Resolve emotions.

I have read through an entire 20-year-three-days-a-week webcomic, listened to four audiobooks of the same webcomic as novels, and am now in the third book on my second complete listen through. I have not often been so determined to go through media so many times in quick succession.
I realized that a big part of why I'm going through it now, is because I'm feeling intense emotions and feeling the dullness of everyday life. It's January. We survived the holidays. We finally had a severe winter storm, three months into winter. We're staying home today due to wind chill and icy roads. Work has started up again; co-op classes have commenced. There's lesson planning and homework and housework to do. I have two teens who both want to listen to different things, so we have to take turns, compromise, or go into separate rooms.
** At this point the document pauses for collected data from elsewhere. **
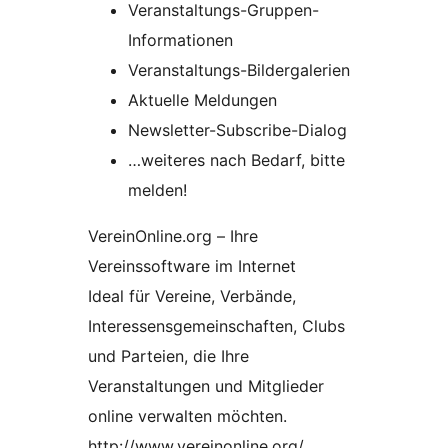
Veranstaltungs-Gruppen-
Informationen
Veranstaltungs-Bildergalerien
Aktuelle Meldungen
Newsletter-Subscribe-Dialog
…weiteres nach Bedarf, bitte
melden!
VereinOnline.org – Ihre
Vereinssoftware im Internet
Ideal für Vereine, Verbände,
Interessensgemeinschaften, Clubs
und Parteien, die Ihre
Veranstaltungen und Mitglieder
online verwalten möchten.
http://www.vereinonline.org/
I even completed the 1000 piece jigsaw puzzle I started a year ago at Christmas, the Sistine Chapel.
No matter how much media I listen to, how much I try to dissolve into a novel or movie or game or story, when I come out, the same house is there; the same people are there. I'm still there.
This is why we set new year's resolutions. Not because we're going to instantly become better people. Not because January is magic.
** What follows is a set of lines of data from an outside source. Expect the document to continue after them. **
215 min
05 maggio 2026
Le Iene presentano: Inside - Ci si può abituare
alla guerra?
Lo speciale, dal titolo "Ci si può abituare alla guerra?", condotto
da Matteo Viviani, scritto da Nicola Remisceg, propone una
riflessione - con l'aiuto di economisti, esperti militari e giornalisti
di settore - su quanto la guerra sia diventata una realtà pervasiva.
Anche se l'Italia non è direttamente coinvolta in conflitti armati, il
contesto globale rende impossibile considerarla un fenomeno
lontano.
It's because of this nameless emotion. We are left to our own devices, limited by cold and commitments and loneliness and dim light and cloudy weather. At this time of year I am in my own thoughts. The holidays are past. The spring has not yet come. This is not depression, exactly; it is rest. It is low energy. It is a lack of excitement, intentional, a healthy contrast.
It is indeed, not exciting. Not thrilling, not even overtly fun. But there must be a reason.
There has to be a time to return and report. A time to evaluate and plan for the next year. A time to feel the feels, and let them go.